Task: Having read the data, transcribe all of it without deviation.

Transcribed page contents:
#####
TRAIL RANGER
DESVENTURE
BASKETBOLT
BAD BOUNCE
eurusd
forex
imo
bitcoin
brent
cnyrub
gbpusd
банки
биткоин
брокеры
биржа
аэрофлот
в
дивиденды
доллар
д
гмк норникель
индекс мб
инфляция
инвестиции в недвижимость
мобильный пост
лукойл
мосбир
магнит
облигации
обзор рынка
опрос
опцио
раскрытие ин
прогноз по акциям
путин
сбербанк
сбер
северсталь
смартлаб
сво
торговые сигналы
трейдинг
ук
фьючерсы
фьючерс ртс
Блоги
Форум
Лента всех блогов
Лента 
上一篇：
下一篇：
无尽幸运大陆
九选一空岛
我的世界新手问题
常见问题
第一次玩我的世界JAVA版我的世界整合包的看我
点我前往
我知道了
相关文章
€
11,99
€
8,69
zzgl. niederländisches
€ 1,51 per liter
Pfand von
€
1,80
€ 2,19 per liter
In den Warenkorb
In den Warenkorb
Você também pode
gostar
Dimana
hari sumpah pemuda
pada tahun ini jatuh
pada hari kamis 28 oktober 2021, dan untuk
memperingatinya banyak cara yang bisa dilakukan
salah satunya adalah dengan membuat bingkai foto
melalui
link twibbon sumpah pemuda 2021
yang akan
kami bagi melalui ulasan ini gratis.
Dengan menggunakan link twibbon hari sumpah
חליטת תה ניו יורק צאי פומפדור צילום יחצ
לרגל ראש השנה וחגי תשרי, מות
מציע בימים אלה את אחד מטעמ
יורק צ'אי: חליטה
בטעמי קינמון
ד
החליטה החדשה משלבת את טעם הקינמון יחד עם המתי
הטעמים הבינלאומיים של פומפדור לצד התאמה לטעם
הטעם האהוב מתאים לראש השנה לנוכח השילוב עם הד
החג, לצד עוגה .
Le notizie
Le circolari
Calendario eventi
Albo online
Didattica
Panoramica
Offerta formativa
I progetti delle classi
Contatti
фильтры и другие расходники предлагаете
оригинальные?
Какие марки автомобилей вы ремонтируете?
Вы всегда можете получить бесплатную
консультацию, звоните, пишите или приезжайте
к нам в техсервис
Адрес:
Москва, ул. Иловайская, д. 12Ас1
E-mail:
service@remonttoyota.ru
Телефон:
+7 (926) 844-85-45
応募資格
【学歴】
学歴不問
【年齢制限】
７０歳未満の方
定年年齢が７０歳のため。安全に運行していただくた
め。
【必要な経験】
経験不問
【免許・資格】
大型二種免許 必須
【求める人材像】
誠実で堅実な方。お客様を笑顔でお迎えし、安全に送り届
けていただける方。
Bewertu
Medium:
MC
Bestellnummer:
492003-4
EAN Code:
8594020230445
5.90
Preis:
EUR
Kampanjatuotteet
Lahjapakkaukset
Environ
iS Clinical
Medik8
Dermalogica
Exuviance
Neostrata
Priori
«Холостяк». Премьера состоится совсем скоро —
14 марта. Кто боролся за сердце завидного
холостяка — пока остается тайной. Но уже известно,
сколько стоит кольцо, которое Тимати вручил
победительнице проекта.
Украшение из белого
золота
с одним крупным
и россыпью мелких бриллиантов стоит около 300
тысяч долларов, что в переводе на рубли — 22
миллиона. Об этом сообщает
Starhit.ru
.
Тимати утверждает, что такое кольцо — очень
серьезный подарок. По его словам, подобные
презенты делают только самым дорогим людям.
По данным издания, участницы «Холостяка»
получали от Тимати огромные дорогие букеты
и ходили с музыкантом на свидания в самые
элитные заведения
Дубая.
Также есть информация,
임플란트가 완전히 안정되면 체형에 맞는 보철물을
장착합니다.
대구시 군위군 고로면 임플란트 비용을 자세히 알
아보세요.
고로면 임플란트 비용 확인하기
#####
Response to the task:
TRAIL RANGER
DESVENTURE
BASKETBOLT
BAD BOUNCE
eurusd
forex
imo
bitcoin
brent
cnyrub
gbpusd
банки
биткоин
брокеры
биржа
аэрофлот
в
дивиденды
доллар
д
гмк норникель
индекс мб
инфляция
инвестиции в недвижимость
мобильный пост
лукойл
мосбир
магнит
облигации
обзор рынка
опрос
опцио
раскрытие ин
прогноз по акциям
путин
сбербанк
сбер
северсталь
смартлаб
сво
торговые сигналы
трейдинг
ук
фьючерсы
фьючерс ртс
Блоги
Форум
Лента всех блогов
Лента 
上一篇：
下一篇：
无尽幸运大陆
九选一空岛
我的世界新手问题
常见问题
第一次玩我的世界JAVA版我的世界整合包的看我
点我前往
我知道了
相关文章
€
11,99
€
8,69
zzgl. niederländisches
€ 1,51 per liter
Pfand von
€
1,80
€ 2,19 per liter
In den Warenkorb
In den Warenkorb
Você também pode
gostar
Dimana
hari sumpah pemuda
pada tahun ini jatuh
pada hari kamis 28 oktober 2021, dan untuk
memperingatinya banyak cara yang bisa dilakukan
salah satunya adalah dengan membuat bingkai foto
melalui
link twibbon sumpah pemuda 2021
yang akan
kami bagi melalui ulasan ini gratis.
Dengan menggunakan link twibbon hari sumpah
חליטת תה ניו יורק צאי פומפדור צילום יחצ
לרגל ראש השנה וחגי תשרי, מות
מציע בימים אלה את אחד מטעמ
יורק צ'אי: חליטה
בטעמי קינמון
ד
החליטה החדשה משלבת את טעם הקינמון יחד עם המתי
הטעמים הבינלאומיים של פומפדור לצד התאמה לטעם
הטעם האהוב מתאים לראש השנה לנוכח השילוב עם הד
החג, לצד עוגה .
Le notizie
Le circolari
Calendario eventi
Albo online
Didattica
Panoramica
Offerta formativa
I progetti delle classi
Contatti
фильтры и другие расходники предлагаете
оригинальные?
Какие марки автомобилей вы ремонтируете?
Вы всегда можете получить бесплатную
консультацию, звоните, пишите или приезжайте
к нам в техсервис
Адрес:
Москва, ул. Иловайская, д. 12Ас1
E-mail:
service@remonttoyota.ru
Телефон:
+7 (926) 844-85-45
応募資格
【学歴】
学歴不問
【年齢制限】
７０歳未満の方
定年年齢が７０歳のため。安全に運行していただくた
め。
【必要な経験】
経験不問
【免許・資格】
大型二種免許 必須
【求める人材像】
誠実で堅実な方。お客様を笑顔でお迎えし、安全に送り届
けていただける方。
Bewertu
Medium:
MC
Bestellnummer:
492003-4
EAN Code:
8594020230445
5.90
Preis:
EUR
Kampanjatuotteet
Lahjapakkaukset
Environ
iS Clinical
Medik8
Dermalogica
Exuviance
Neostrata
Priori
«Холостяк». Премьера состоится совсем скоро —
14 марта. Кто боролся за сердце завидного
холостяка — пока остается тайной. Но уже известно,
сколько стоит кольцо, которое Тимати вручил
победительнице проекта.
Украшение из белого
золота
с одним крупным
и россыпью мелких бриллиантов стоит около 300
тысяч долларов, что в переводе на рубли — 22
миллиона. Об этом сообщает
Starhit.ru
.
Тимати утверждает, что такое кольцо — очень
серьезный подарок. По его словам, подобные
презенты делают только самым дорогим людям.
По данным издания, участницы «Холостяка»
получали от Тимати огромные дорогие букеты
и ходили с музыкантом на свидания в самые
элитные заведения
Дубая.
Также есть информация,
임플란트가 완전히 안정되면 체형에 맞는 보철물을
장착합니다.
대구시 군위군 고로면 임플란트 비용을 자세히 알
아보세요.
고로면 임플란트 비용 확인하기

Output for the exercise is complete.